SK Hynix shares tumbled more than 15% on South Korea’s Kospi on Monday, marking the worst single-day loss for the AI memory chipmaker’s local stock. The crash came just days after the company raised $26.5 billion in the largest U.S. listing by a foreign company, pricing American Depositary Receipts (ADRs) at $149 each. The ADRs opened at $170 on Friday, July 10, and closed nearly 13% higher, but when Seoul markets reopened, investors rushed to lock in profits.
The selloff hit the broader Kospi index hard, which dropped 9% — triggering a 20-minute trading halt. Samsung Electronics fell nearly 11%, while SK Square declined 15% and Samsung Electro-Mechanics tumbled 17%. The Kospi has now fallen 26% from its year-to-date high, slipping below key support levels.
Analysts described the move as a classic “buy the rumor, sell the news” pattern.

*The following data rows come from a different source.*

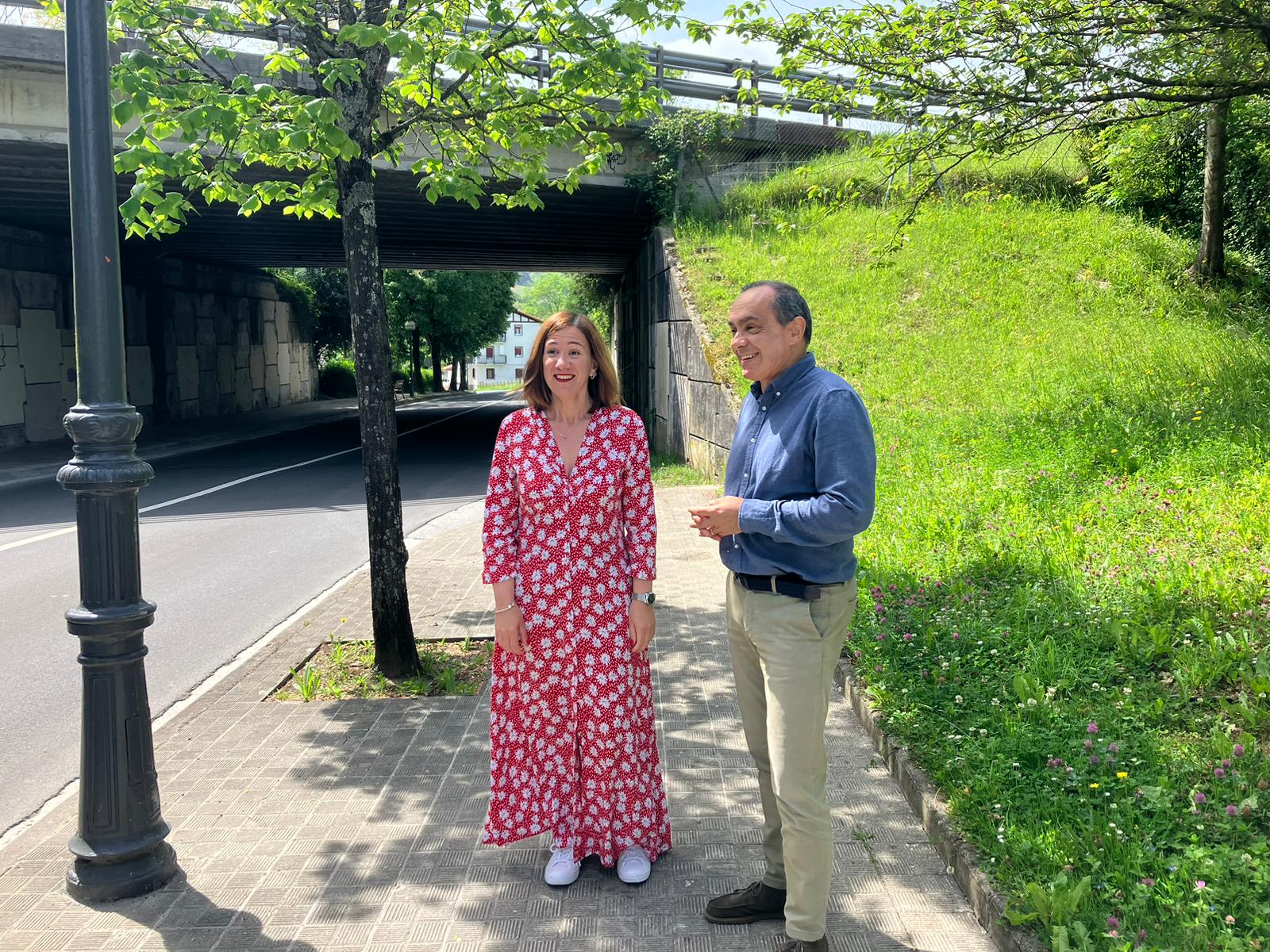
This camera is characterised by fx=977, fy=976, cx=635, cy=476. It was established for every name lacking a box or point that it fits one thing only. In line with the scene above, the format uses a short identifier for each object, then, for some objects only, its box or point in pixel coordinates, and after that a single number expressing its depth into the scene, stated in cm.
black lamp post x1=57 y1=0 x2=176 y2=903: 333
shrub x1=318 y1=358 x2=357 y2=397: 4694
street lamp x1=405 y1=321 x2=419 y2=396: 4762
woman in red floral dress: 336
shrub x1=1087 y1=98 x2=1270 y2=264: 1523
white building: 12750
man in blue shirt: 278
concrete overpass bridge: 1625
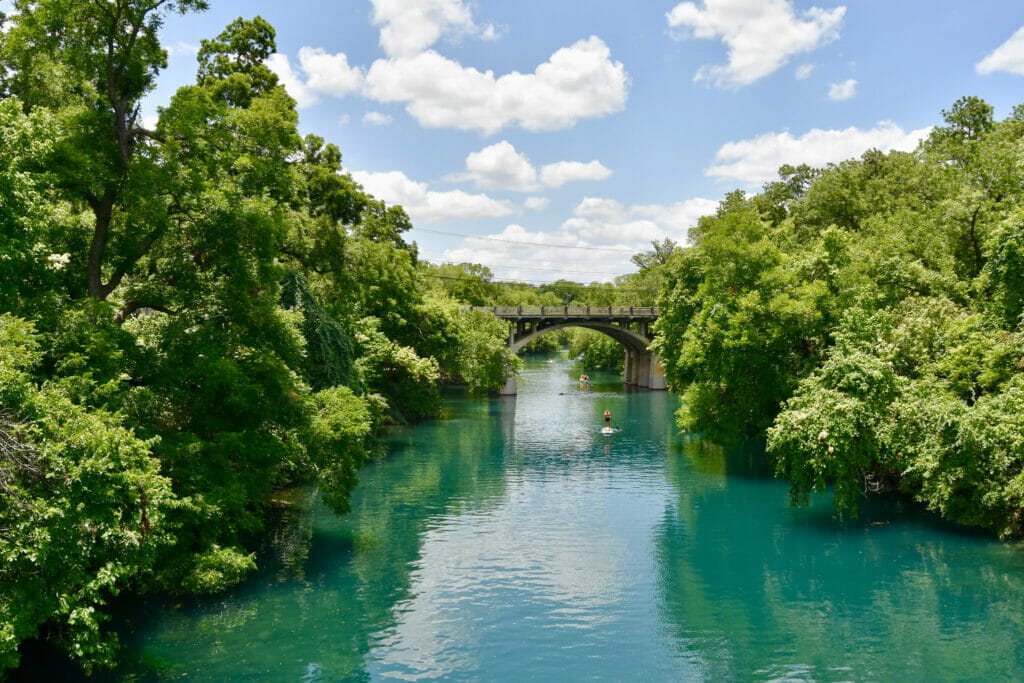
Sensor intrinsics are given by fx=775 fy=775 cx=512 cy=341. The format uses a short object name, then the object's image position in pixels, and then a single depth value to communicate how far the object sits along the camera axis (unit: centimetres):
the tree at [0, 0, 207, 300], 1644
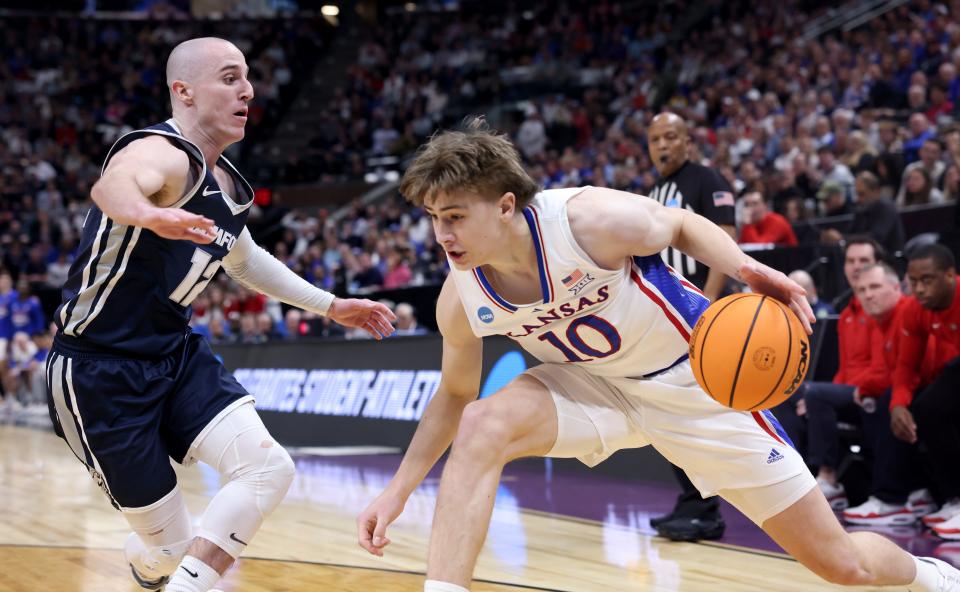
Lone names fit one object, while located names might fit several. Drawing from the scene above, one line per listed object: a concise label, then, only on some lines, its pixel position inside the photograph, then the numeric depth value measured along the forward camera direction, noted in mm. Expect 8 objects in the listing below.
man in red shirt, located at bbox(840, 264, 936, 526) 5707
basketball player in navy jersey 3447
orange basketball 2943
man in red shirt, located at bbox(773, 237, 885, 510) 6012
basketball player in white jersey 2990
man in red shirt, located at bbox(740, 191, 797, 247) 9406
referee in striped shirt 5379
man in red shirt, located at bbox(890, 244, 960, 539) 5426
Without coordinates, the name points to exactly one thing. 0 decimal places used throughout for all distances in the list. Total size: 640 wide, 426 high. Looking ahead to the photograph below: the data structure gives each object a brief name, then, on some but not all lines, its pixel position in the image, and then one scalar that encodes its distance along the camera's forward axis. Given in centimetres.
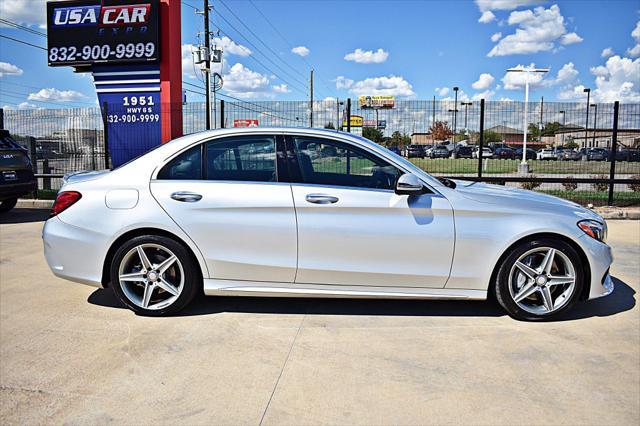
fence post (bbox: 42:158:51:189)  1436
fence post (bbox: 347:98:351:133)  1170
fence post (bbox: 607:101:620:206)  1143
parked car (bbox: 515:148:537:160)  1522
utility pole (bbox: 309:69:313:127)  5981
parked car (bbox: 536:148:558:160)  1364
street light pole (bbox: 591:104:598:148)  1161
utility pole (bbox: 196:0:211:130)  2316
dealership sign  1144
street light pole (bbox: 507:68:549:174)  1181
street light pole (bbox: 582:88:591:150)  1294
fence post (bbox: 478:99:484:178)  1154
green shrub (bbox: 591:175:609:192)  1342
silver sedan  442
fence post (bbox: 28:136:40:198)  1385
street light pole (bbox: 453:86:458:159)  1106
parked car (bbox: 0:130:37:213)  999
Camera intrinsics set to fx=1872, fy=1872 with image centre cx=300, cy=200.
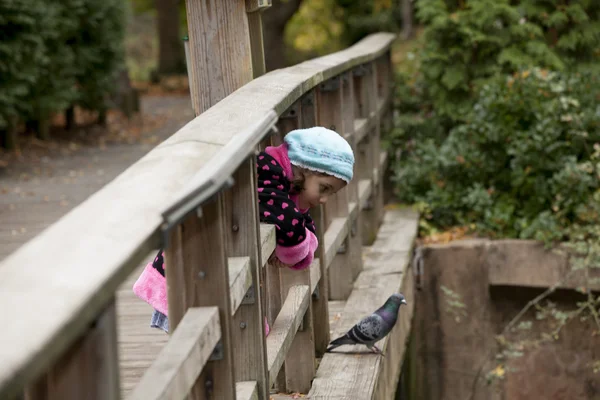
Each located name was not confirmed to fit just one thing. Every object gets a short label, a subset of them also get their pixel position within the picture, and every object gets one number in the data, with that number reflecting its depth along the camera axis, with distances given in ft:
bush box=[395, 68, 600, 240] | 44.90
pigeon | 27.15
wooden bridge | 8.35
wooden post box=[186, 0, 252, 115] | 22.24
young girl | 20.10
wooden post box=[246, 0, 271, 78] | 22.80
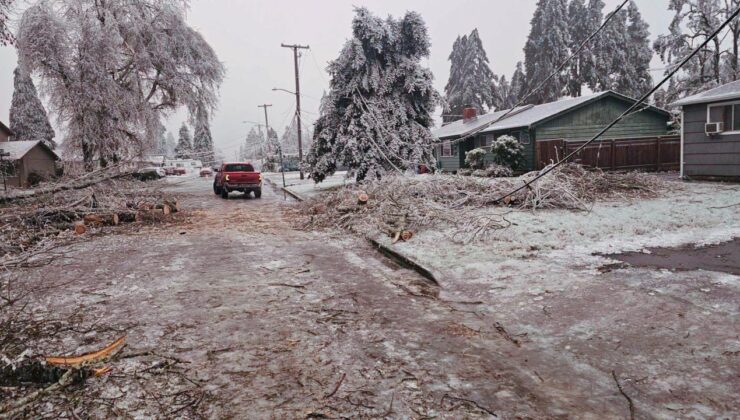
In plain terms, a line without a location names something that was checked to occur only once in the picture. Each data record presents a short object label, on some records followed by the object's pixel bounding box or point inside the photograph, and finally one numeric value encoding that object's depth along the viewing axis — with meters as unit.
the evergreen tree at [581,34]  44.62
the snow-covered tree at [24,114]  47.53
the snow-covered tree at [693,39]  27.11
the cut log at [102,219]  11.88
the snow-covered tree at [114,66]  22.84
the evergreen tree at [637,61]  43.25
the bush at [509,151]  22.97
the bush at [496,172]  22.30
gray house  14.12
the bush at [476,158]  25.03
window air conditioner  14.37
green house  23.80
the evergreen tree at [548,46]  44.88
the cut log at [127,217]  12.77
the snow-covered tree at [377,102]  18.98
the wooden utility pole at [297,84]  32.72
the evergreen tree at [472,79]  52.75
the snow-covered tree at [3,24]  8.59
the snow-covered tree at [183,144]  94.81
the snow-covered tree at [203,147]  94.12
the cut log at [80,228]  10.90
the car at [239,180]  22.14
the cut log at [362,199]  11.95
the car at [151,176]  35.78
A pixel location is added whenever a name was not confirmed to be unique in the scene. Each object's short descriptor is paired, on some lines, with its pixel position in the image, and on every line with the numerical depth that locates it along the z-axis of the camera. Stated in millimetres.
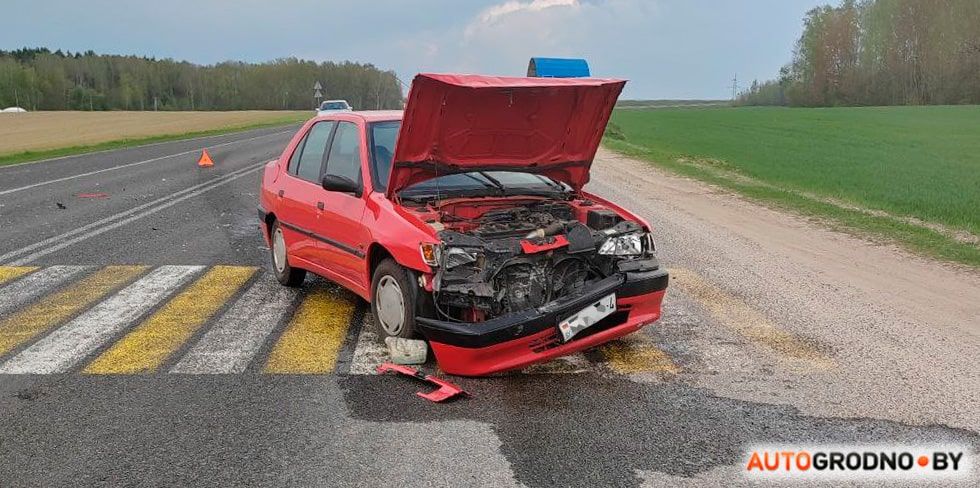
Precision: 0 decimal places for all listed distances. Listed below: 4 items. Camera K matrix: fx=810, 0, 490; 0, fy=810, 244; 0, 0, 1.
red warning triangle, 21603
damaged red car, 4934
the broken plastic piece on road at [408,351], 5152
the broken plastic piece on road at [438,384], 4602
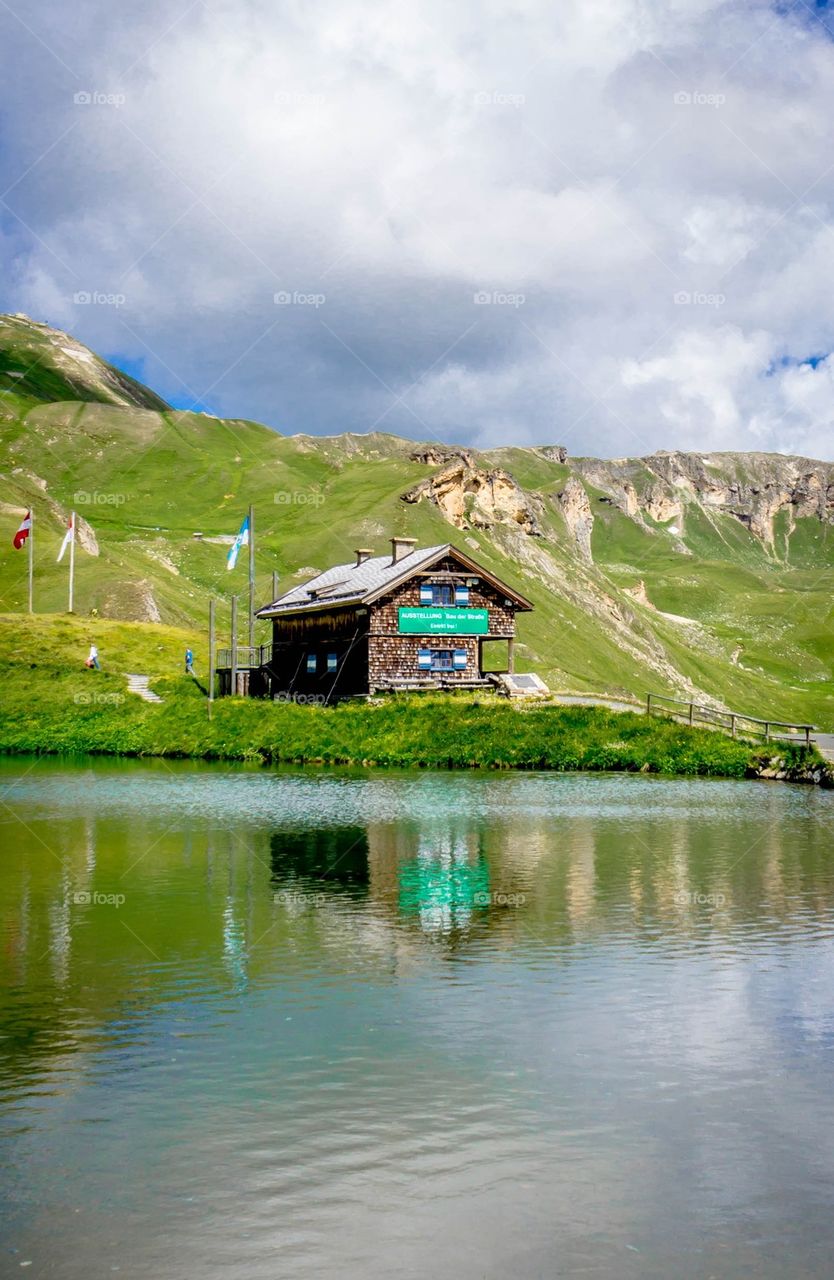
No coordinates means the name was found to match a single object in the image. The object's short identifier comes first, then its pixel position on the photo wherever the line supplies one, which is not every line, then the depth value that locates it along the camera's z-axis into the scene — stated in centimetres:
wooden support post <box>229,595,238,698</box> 7112
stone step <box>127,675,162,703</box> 6843
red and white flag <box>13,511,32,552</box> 8275
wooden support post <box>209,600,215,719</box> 6446
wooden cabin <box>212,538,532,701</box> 7094
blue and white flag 7039
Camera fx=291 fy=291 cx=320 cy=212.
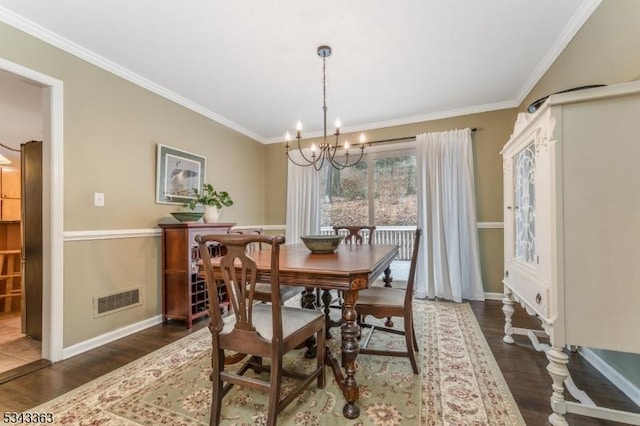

Daniel Yoo of Yuanta Securities noted that the ADR offering added more supply, and the market is still seeking a fair valuation between the U.S.-listed ADRs and the Korean shares. He expects a recovery over the next 6–12 months.
Global chip stocks also felt the pressure. U.S. premarket trading saw Micron Technology drop 5.4%, Western Digital and SanDisk both decline around 7%, and AMD and Intel slip close to 3%. European chipmakers ASML, ASMI, and Besi fell 1–2%.
Geopolitical tensions added to the turmoil. Iran closed the Strait of Hormuz over the weekend, prompting U.S. airstrikes and Iranian counterstrikes on U.S. bases. Brent crude rose to $79 and WTI hit $74.30, raising energy costs for import-reliant South Korea. The South Korean central bank is expected to hike interest rates by 0.25% on Wednesday as inflationary pressures mount.